**To-do item**.
Keep every line of the data below that has the string "Витязь" and present those lines.

Records contained in a dataset:
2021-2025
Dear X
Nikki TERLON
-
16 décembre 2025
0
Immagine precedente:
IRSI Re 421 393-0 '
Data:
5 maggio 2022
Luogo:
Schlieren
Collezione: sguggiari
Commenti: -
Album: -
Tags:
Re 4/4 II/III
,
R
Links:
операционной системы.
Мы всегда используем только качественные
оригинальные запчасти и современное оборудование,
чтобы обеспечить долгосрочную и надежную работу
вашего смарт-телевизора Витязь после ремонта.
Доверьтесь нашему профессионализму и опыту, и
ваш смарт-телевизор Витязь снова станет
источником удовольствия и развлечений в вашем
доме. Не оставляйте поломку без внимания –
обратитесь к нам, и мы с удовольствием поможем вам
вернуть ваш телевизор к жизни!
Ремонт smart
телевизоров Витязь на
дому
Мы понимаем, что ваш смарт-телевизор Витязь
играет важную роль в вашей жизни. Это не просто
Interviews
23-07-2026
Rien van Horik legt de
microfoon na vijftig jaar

**Exercise solution**.
вашего смарт-телевизора Витязь после ремонта.
ваш смарт-телевизор Витязь снова станет
телевизоров Витязь на
Мы понимаем, что ваш смарт-телевизор Витязь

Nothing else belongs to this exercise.